練習問題:
#1 Hotwireのコツについての文章から、「React等でインタラクティ」で始まり「ここに挙げていない各種の機能もあります。」に至るまでの部分を、一字一句違えずに書き写せ。
#2 Hotwireのコツについての文章によると、<form>にdata-turbo-confirm属性をつけたとき、確認用ダイアログとしてデフォルトで使われるものは何か。
#3 Hotwireのコツについての文章を、最後の文のあとから書き継げ。

抜粋文:
コツ

なるべく<a>や<form>を使用すること

なぜ<a>タグや<form>タグを使用するか?

React等でインタラクティブなコンポーネントを作るとき、一般に<button>タグにonClick等のイベントハンドラーをつけます。同様にformを送信する場合も<form>タグにaction属性をつけずにonSubmitのイベントハンドラをつけて処理するのが一般的です(ただしNext.jsのServer Action等は除きます)。

メリットとしては以下のものが挙げられます。

  • JavaScriptがオフでも<a>タグや<form>タグは動作しますので、プログレッシブエンハンスメントになります
  • 宣言的なAPIに統一されますので、便利な機能が追加されています
    • <a>タグのhrefはデフォルトでprefetchされます。このため非常にレスポンスが速いUI/UXが実現されています
    • <a>タグにdata-turbo-method属性を追加すると、GET以外のHTTPメソッドを使えます。HTMLの構造上、<form>が使いにくい時に便利です。ただし非GETはなるべく<form>を使うことが推奨されています
    • <a>タグおよび<form>data-turbo-frame属性を追加すると、サーバから返ってきたレスポンスを任意のTurbo Frameに転送できます
    • <form>に含まれる<button><input>data-turbo-submits-withを追加すると、送信中にボタンのテキストを自動的に変更できます。これだけでPending UIが実現できます
    • <form>data-turbo-confirm属性をつけると、form送信時に最終確認用のモーダルダイアログを表示できます。これはデフォルトではブラウザネイティブのwindow.confirm()が使用されますが、カスタマイズして任意のダイアログを表示できます

ここに挙げていない各種の機能もあります。

とにかく、なるべく<a>タグや<form>タグを使うようにしていれば、便利機能が勝手にどんどん追加されていきます。onClickを使ってカスタムのイベントハンドラを書くのではなく、なるべく標準機能で引っ張り、少しでもライブラリに多くの仕事をさせるのがHotwireを便利に使いこなすコツの一つだと思います。

確認用データ:
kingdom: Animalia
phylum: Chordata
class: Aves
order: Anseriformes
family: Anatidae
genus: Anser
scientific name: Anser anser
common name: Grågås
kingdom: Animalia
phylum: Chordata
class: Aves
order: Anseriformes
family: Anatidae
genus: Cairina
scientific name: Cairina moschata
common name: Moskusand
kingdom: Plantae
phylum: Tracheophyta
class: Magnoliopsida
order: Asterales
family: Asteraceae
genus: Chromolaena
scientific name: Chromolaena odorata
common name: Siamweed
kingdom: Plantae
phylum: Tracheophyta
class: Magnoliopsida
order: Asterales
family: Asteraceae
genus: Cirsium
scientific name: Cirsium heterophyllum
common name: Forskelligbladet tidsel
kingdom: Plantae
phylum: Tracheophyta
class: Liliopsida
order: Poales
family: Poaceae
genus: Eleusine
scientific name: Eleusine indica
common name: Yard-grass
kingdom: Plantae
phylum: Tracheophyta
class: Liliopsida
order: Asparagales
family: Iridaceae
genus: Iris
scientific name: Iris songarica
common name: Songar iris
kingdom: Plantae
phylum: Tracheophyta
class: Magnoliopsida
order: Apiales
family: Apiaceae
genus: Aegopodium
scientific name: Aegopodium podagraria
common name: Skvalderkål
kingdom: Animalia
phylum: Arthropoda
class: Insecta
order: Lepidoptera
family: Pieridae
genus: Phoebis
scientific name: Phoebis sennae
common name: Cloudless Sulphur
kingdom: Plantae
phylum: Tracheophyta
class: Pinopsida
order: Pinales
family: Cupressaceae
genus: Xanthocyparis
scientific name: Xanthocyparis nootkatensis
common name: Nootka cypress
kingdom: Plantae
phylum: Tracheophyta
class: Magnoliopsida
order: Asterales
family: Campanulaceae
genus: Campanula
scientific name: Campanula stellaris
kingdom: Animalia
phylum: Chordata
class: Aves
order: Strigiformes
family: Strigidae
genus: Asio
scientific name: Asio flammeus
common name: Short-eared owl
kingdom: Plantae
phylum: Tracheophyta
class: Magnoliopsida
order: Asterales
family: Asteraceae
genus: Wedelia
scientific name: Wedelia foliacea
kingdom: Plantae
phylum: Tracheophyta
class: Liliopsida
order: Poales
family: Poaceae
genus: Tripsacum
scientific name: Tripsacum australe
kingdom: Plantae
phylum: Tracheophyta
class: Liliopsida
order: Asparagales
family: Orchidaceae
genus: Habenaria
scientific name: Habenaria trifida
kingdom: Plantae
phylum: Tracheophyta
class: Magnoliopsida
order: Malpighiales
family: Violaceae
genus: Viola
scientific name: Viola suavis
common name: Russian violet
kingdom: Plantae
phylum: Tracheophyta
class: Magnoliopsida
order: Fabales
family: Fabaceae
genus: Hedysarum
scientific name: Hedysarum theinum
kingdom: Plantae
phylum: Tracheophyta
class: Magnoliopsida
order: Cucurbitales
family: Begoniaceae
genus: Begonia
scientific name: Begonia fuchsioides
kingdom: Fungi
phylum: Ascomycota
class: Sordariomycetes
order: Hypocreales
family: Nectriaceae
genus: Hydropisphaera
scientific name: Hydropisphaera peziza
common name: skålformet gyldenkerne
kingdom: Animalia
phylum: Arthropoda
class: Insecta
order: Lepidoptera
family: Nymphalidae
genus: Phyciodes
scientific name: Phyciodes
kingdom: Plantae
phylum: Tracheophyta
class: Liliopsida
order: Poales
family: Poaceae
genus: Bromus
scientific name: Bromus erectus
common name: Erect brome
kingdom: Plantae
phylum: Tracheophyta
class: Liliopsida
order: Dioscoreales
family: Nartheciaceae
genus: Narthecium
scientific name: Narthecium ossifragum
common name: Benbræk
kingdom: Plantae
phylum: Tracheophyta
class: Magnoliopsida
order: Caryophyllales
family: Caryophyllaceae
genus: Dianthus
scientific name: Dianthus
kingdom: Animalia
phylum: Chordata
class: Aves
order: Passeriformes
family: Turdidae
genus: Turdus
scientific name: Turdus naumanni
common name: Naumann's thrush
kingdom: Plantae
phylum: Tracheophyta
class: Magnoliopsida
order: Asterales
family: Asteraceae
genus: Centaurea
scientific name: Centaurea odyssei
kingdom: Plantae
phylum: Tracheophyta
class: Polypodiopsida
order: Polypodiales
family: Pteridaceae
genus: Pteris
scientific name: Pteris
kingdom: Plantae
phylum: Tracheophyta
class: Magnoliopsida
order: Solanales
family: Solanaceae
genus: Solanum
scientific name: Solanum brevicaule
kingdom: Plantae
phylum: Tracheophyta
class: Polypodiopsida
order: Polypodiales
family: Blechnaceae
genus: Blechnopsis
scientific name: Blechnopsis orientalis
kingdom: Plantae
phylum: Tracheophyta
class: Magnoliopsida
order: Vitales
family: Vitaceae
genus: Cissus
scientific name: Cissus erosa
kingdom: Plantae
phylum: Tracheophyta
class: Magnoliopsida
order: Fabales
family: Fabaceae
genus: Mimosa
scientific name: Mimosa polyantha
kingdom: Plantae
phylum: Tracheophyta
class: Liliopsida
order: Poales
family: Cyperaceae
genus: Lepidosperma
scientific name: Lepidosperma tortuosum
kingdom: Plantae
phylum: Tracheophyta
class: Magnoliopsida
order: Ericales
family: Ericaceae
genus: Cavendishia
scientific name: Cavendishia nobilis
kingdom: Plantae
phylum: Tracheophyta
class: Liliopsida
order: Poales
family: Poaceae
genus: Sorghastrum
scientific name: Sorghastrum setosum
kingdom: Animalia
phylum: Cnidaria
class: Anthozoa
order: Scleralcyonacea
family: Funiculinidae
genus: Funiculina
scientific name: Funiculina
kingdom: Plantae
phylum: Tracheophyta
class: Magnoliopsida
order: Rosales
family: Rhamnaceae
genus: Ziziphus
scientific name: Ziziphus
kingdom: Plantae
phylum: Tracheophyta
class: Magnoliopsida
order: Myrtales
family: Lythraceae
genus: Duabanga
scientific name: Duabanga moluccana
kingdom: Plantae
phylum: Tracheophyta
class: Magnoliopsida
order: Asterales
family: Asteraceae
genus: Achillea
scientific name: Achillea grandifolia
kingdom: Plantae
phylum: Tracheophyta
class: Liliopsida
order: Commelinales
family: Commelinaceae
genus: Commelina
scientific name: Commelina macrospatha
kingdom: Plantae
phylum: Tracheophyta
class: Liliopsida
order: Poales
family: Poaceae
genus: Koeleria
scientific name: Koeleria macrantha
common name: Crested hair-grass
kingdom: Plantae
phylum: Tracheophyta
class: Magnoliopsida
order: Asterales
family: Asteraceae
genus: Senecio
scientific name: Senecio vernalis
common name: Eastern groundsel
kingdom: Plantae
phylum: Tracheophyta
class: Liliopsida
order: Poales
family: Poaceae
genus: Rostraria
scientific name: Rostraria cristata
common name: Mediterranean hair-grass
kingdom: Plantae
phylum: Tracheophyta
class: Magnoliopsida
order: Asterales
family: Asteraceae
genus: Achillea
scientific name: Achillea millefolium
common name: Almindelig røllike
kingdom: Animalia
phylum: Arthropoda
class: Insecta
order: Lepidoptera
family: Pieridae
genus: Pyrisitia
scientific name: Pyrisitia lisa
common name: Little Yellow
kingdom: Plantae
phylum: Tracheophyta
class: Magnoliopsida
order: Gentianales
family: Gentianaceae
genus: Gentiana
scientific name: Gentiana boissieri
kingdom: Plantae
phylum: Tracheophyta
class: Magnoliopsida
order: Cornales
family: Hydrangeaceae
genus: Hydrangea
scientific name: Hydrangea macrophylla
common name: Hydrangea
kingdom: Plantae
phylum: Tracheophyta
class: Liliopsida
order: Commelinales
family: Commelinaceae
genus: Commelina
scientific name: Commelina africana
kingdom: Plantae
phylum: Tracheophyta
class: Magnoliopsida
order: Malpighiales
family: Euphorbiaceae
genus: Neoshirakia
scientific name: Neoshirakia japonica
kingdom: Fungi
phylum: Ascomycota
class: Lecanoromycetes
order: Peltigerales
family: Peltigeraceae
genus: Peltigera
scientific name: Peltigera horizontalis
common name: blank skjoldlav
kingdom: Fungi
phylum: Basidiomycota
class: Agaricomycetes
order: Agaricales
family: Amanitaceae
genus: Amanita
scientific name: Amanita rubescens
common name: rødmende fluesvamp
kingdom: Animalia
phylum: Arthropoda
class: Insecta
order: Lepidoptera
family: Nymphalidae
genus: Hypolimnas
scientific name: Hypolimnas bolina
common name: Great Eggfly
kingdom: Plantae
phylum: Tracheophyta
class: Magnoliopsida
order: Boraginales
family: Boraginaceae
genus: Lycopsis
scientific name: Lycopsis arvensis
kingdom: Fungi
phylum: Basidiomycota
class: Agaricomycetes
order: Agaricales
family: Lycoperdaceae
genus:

各問の解答:
#1
React等でインタラクティブなコンポーネントを作るとき、一般に<button>タグにonClick等のイベントハンドラーをつけます。同様にformを送信する場合も<form>タグにaction属性をつけずにonSubmitのイベントハンドラをつけて処理するのが一般的です(ただしNext.jsのServer Action等は除きます)。

メリットとしては以下のものが挙げられます。

  • JavaScriptがオフでも<a>タグや<form>タグは動作しますので、プログレッシブエンハンスメントになります
  • 宣言的なAPIに統一されますので、便利な機能が追加されています
    • <a>タグのhrefはデフォルトでprefetchされます。このため非常にレスポンスが速いUI/UXが実現されています
    • <a>タグにdata-turbo-method属性を追加すると、GET以外のHTTPメソッドを使えます。HTMLの構造上、<form>が使いにくい時に便利です。ただし非GETはなるべく<form>を使うことが推奨されています
    • <a>タグおよび<form>data-turbo-frame属性を追加すると、サーバから返ってきたレスポンスを任意のTurbo Frameに転送できます
    • <form>に含まれる<button><input>data-turbo-submits-withを追加すると、送信中にボタンのテキストを自動的に変更できます。これだけでPending UIが実現できます
    • <form>data-turbo-confirm属性をつけると、form送信時に最終確認用のモーダルダイアログを表示できます。これはデフォルトではブラウザネイティブのwindow.confirm()が使用されますが、カスタマイズして任意のダイアログを表示できます

ここに挙げていない各種の機能もあります。

#2 ブラウザネイティブのwindow.confirm()。

#3
基本的な指針

  • サーバからデータを取得するような操作を作るときは、なるべく<a>タグや<form>タグを使います
  • <button>タグにonclickを書いて、そのハンドラからfetchするようなコードは滅多に書きません
  • サーバと通信しない操作の場合、もしくは<a>タグや<form>タグが提供するイベントでは不十分な場合は<button>等からのイベントを拾い、Stimulusでイベントを処理させます
    • リアルタイム検索ではinputイベントをStimulusで拾って、その中からTurbo.visit([url])を書きます
    • 一般的なアコーディオンの開閉などはサーバとの通信が発生しませんので、<button>タグにStimulusを繋げます

JavaScriptから自由にTurboを使いたい場合

Turboを使ってサーバとの非同期通信をスタートさせる場合、<a>タグや<form>タグが推奨されているのは上述した通りです。でもJavaScriptからやりたい場合もあります。そしてTurbo.visit([url])でそれが可能なことも紹介しました。しかし実は、ここには制限があります。Turbo.visit()はGETメソッドしか送信できないのです。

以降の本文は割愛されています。